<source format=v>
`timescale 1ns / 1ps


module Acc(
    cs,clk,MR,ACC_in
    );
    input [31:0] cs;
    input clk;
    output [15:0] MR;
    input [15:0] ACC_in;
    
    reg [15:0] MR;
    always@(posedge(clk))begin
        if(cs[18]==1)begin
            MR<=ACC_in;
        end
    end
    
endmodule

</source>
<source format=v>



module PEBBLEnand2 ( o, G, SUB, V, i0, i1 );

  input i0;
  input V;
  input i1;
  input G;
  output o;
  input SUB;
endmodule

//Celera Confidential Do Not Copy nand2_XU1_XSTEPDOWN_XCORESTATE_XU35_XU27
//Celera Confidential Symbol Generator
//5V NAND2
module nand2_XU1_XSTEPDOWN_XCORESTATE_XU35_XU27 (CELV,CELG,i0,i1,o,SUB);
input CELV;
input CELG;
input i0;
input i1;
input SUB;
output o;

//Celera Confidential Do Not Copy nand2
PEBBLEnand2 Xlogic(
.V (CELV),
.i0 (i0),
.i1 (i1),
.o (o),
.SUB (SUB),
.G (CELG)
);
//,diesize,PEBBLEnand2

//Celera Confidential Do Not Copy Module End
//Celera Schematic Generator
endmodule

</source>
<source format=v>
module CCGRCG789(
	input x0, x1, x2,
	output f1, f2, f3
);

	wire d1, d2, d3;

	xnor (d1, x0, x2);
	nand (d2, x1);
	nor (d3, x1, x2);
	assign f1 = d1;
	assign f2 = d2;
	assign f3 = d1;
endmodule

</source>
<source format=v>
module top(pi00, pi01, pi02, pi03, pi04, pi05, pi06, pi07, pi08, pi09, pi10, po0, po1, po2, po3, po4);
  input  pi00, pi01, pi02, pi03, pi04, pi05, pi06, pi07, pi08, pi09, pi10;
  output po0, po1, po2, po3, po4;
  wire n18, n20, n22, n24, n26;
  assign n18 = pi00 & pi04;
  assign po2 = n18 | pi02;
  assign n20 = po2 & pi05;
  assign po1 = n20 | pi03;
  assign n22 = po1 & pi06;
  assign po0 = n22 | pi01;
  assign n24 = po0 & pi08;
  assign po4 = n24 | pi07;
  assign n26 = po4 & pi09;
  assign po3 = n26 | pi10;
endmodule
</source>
--
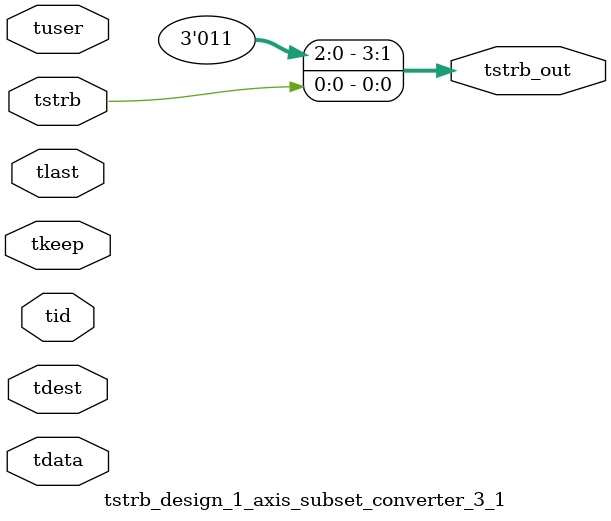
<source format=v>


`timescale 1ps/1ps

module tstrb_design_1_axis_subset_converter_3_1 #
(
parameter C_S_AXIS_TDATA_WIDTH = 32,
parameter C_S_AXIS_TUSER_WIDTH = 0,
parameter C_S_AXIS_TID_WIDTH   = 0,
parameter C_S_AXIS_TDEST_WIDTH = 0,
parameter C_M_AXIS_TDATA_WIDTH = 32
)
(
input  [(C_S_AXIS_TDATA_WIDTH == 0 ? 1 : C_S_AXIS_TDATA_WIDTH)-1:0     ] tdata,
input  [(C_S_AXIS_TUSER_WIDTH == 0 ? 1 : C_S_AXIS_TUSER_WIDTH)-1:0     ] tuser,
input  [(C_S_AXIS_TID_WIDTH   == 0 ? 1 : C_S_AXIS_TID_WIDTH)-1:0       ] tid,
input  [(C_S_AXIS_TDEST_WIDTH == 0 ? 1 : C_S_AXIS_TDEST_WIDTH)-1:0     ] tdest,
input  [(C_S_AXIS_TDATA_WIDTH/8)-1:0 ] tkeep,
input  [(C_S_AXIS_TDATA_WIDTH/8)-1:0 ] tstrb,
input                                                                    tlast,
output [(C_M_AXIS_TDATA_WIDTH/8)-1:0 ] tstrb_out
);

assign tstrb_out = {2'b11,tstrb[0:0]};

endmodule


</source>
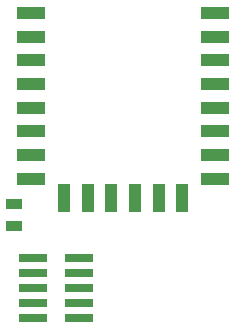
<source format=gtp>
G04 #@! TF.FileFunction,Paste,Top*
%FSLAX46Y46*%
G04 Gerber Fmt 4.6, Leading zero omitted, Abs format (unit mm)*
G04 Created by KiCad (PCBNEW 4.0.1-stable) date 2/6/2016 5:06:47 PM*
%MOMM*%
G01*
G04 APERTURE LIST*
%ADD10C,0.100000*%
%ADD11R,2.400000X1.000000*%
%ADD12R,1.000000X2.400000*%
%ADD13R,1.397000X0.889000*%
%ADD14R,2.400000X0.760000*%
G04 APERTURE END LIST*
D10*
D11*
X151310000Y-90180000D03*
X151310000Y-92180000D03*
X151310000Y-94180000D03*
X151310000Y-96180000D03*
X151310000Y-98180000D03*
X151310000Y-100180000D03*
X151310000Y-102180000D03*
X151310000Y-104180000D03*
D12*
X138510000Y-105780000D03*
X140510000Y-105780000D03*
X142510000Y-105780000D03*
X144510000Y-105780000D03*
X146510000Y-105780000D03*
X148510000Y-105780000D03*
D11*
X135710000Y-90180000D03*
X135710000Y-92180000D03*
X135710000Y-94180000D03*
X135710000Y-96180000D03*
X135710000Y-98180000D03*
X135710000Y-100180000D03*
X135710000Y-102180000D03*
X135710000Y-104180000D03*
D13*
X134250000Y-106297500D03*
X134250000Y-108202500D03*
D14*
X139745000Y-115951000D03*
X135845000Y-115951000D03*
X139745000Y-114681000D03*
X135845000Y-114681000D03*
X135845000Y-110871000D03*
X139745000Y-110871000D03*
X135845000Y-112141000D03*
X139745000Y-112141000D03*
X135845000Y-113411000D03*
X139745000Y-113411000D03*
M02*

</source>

WHAT IS BEING ASKED>
If a line in the listing holds the word "Confidential", list that line.

ANSWER SECTION>
//Celera Confidential Do Not Copy nand2_XU1_XSTEPDOWN_XCORESTATE_XU35_XU27
//Celera Confidential Symbol Generator
//Celera Confidential Do Not Copy nand2
//Celera Confidential Do Not Copy Module End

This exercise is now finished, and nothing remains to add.